Eddie spoke with the tone of one who is used to leaving, just as May spoke with the tone of one who is used to being left.

Both characters could go from defeated to undefeatable in a matter of seconds, illustrating the absurdity of the passions that drove them. The entire first part of the play was a loud and physically vicious struggle between the two doomed loners. 

Eddie was the fruition of his father, The Old Man (Jon Hutson), who was actually on stage for most of the play.  Well, kind of onstage—he hung on the outskirts of the set, almost looming on his children’s subconscious. Though it can be inferred that he was seen by both characters, May barely took notice of him but to hear him speak. As the play unfolded, The Old Man called Eddie a “fantasist” and claimed that what is true in the mind is “the only true realism”. The Old Man served to push the dream-like quality of the production forward, breaking the barriers and forcing the audience to question what was real, even within this already fictitious story. 

May changed into a seductive red dress right in front of Eddie, proving their lengthy past with her comfort. May in the red dress seemed to be a reflection of the May in Eddie’s mind—the May at her “best” and most attractive state. 

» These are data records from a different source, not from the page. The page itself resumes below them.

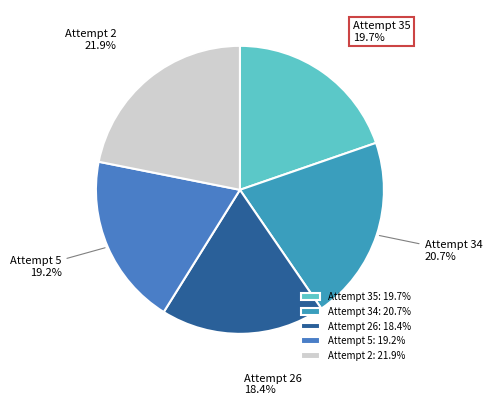

The Attempt 26 slice represents 18% of the pie. True or false?

True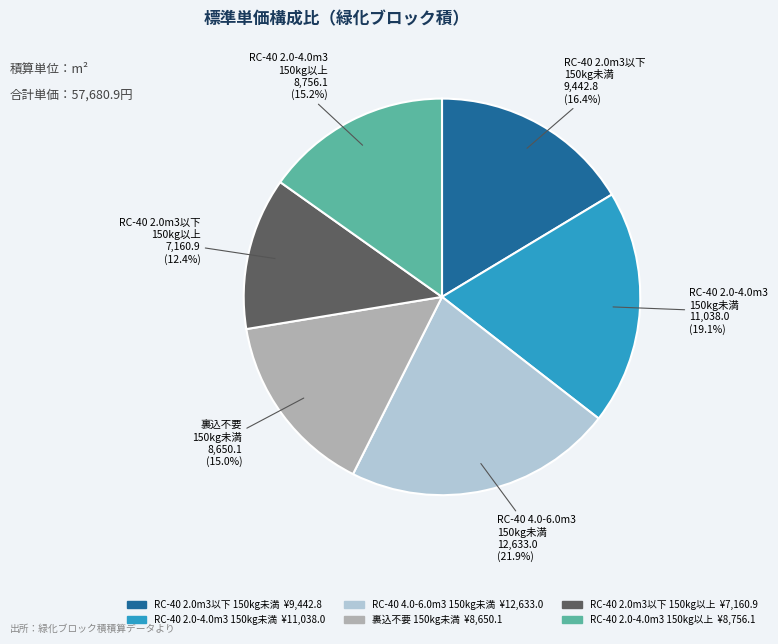

Does any single category account for the majority?

No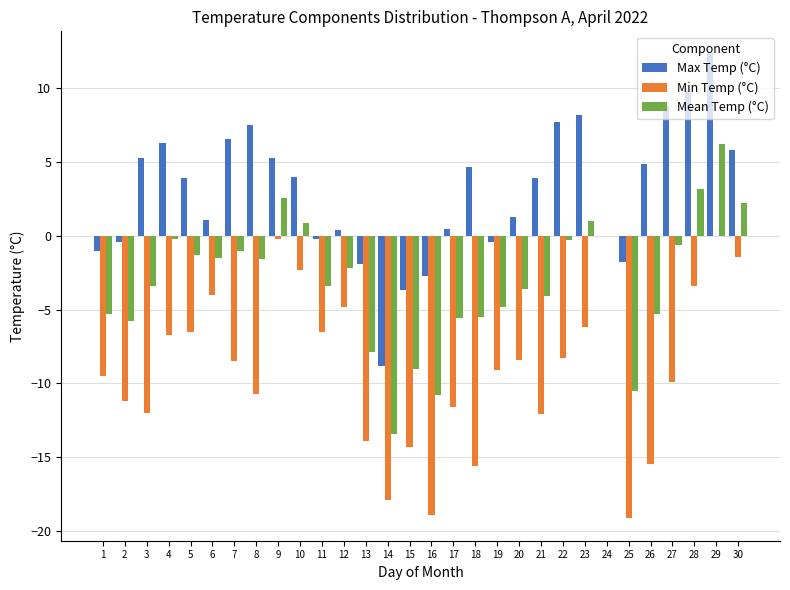

At which category is the sum across all series the highest?

29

Eddie confessed to being May’s half-brother only when her suitor Martin (Jason Hackbarth) arrived. He told Martin his side of the story, with The Old Man chiming in every once and a while, but only Eddie could hear him. It became clear that The Old Man had two separate families who did not know about each other until it was too late for May and Eddie.  Eddie’s story was tragic, yes, but it ended with a declaration of love for May. 

May was not so sweet about the tale, telling how it really was for her. May’s mother, “the other woman”, crossed into The Old Man’s other life, breaking an “unspoken agreement”. Soon the audience became aware that when May and Eddie fell in love, May’s mother tried to convince them to stop. However, no matter how repulsive they found themselves for it, they could not unlove each other. Because of this, Eddie’s mother “[blew] her brains out.”

At this point, Eddie was defeated. The Old Man urgently begged Eddie to stand up for “the man’s side of the story,” but instead he added that his mother committed suicide with his father’s gun. In this way, Eddie defied The Old Man’s version of the trauma which had been railed into his head from adolescence. 

Eddie is the reincarnation of his father and both he and May hate that about him.  May despises herself for falling for a man just like her father, just like the man that ruined her mother. 

The symbolism of the color red was plentiful in this play which set the tone very well. Red is the color equally symbolic of love and hate, the two emotions that are most likely to drive a person mad. May’s mother’s red hair, May’s red dress, the red fire outside the window and the red motel sign were all beacons of the madness that ensued at a tiny motel room in the Mojave Desert.